[Data provided]
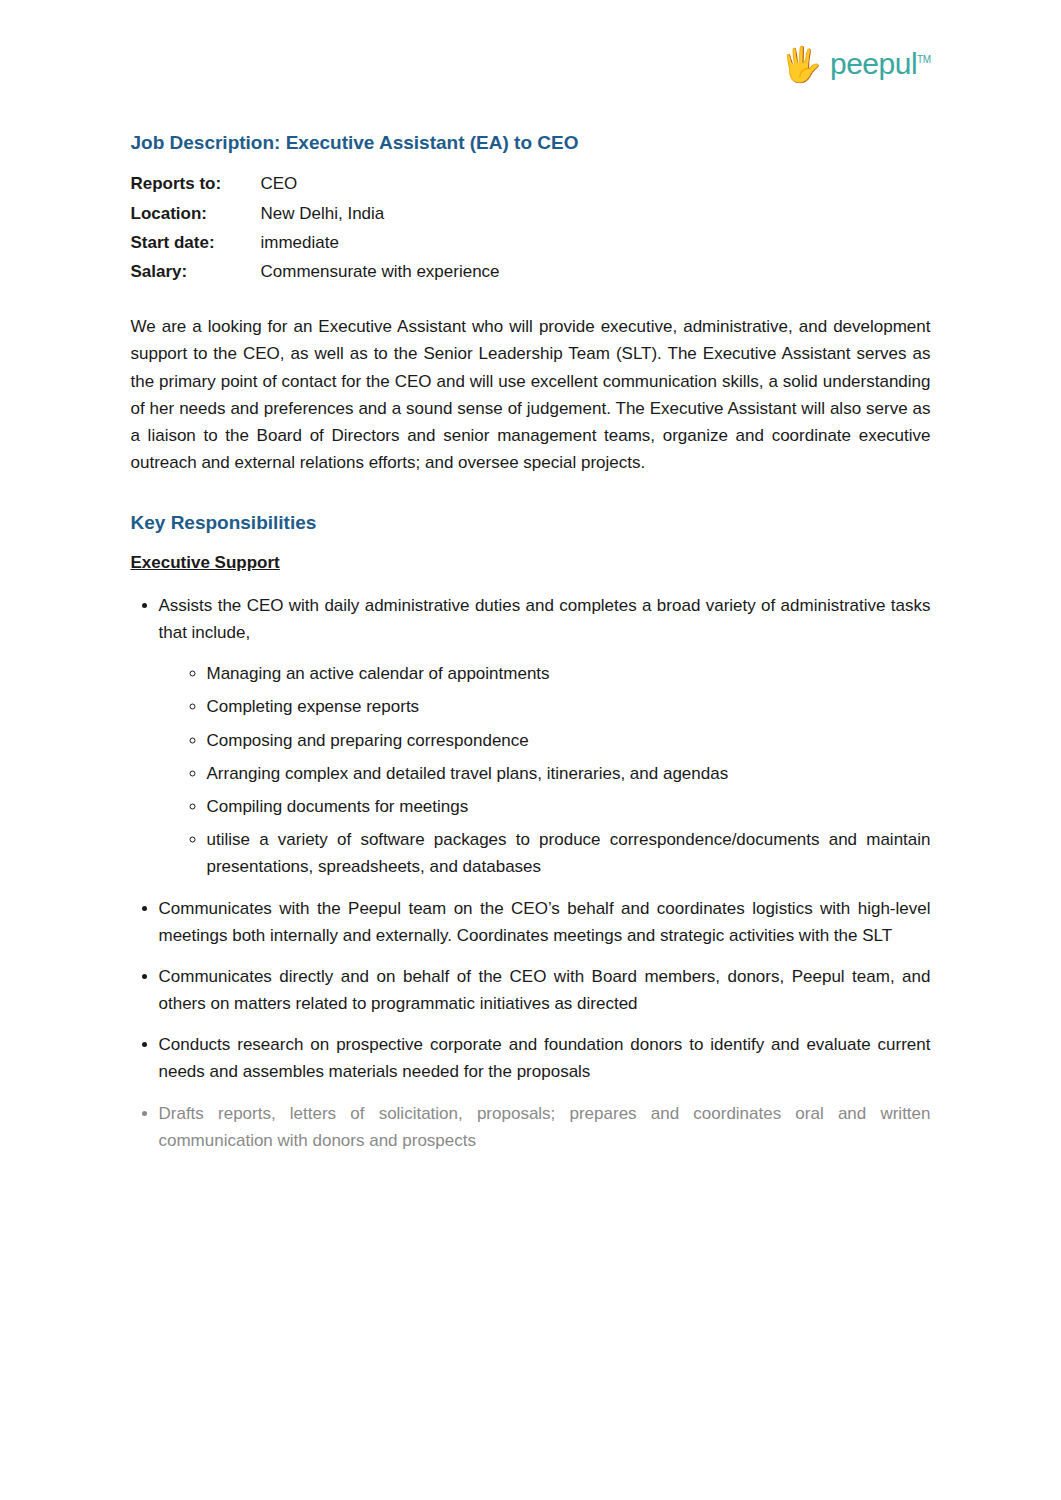🖐 peepulTM
Job Description: Executive Assistant (EA) to CEO
Reports to: CEO
Location: New Delhi, India
Start date: immediate
Salary: Commensurate with experience
We are a looking for an Executive Assistant who will provide executive, administrative, and development support to the CEO, as well as to the Senior Leadership Team (SLT). The Executive Assistant serves as the primary point of contact for the CEO and will use excellent communication skills, a solid understanding of her needs and preferences and a sound sense of judgement. The Executive Assistant will also serve as a liaison to the Board of Directors and senior management teams, organize and coordinate executive outreach and external relations efforts; and oversee special projects.
Key Responsibilities
Executive Support
Assists the CEO with daily administrative duties and completes a broad variety of administrative tasks that include,
Managing an active calendar of appointments
Completing expense reports
Composing and preparing correspondence
Arranging complex and detailed travel plans, itineraries, and agendas
Compiling documents for meetings
utilise a variety of software packages to produce correspondence/documents and maintain presentations, spreadsheets, and databases
Communicates with the Peepul team on the CEO’s behalf and coordinates logistics with high-level meetings both internally and externally. Coordinates meetings and strategic activities with the SLT
Communicates directly and on behalf of the CEO with Board members, donors, Peepul team, and others on matters related to programmatic initiatives as directed
Conducts research on prospective corporate and foundation donors to identify and evaluate current needs and assembles materials needed for the proposals
Drafts reports, letters of solicitation, proposals; prepares and coordinates oral and written communication with donors and prospects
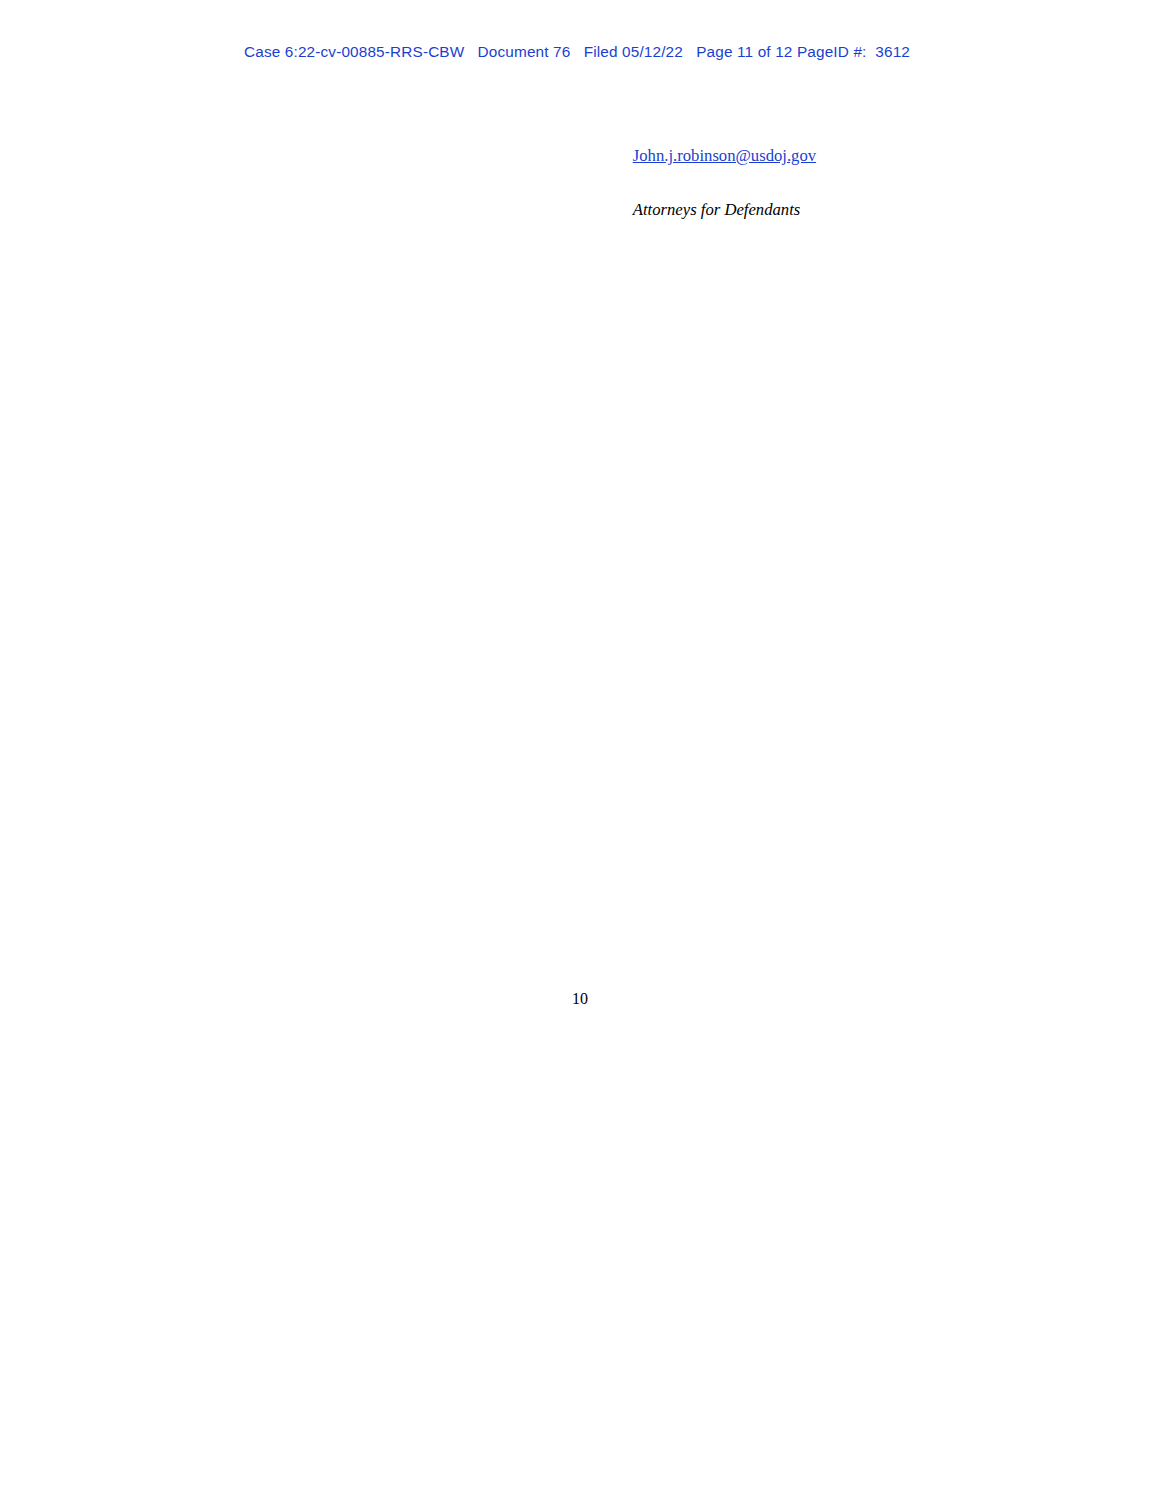Case 6:22-cv-00885-RRS-CBW Document 76 Filed 05/12/22 Page 11 of 12 PageID #: 3612
John.j.robinson@usdoj.gov
Attorneys for Defendants
10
[/Data provided]
- Exercise goal: Retype the records above word for word, from their first line through the line containing "utilise a variety", and leave out every picture.

- Result:
🖐 peepulTM
Job Description: Executive Assistant (EA) to CEO
Reports to: CEO
Location: New Delhi, India
Start date: immediate
Salary: Commensurate with experience
We are a looking for an Executive Assistant who will provide executive, administrative, and development support to the CEO, as well as to the Senior Leadership Team (SLT). The Executive Assistant serves as the primary point of contact for the CEO and will use excellent communication skills, a solid understanding of her needs and preferences and a sound sense of judgement. The Executive Assistant will also serve as a liaison to the Board of Directors and senior management teams, organize and coordinate executive outreach and external relations efforts; and oversee special projects.
Key Responsibilities
Executive Support
Assists the CEO with daily administrative duties and completes a broad variety of administrative tasks that include,
Managing an active calendar of appointments
Completing expense reports
Composing and preparing correspondence
Arranging complex and detailed travel plans, itineraries, and agendas
Compiling documents for meetings
utilise a variety of software packages to produce correspondence/documents and maintain presentations, spreadsheets, and databases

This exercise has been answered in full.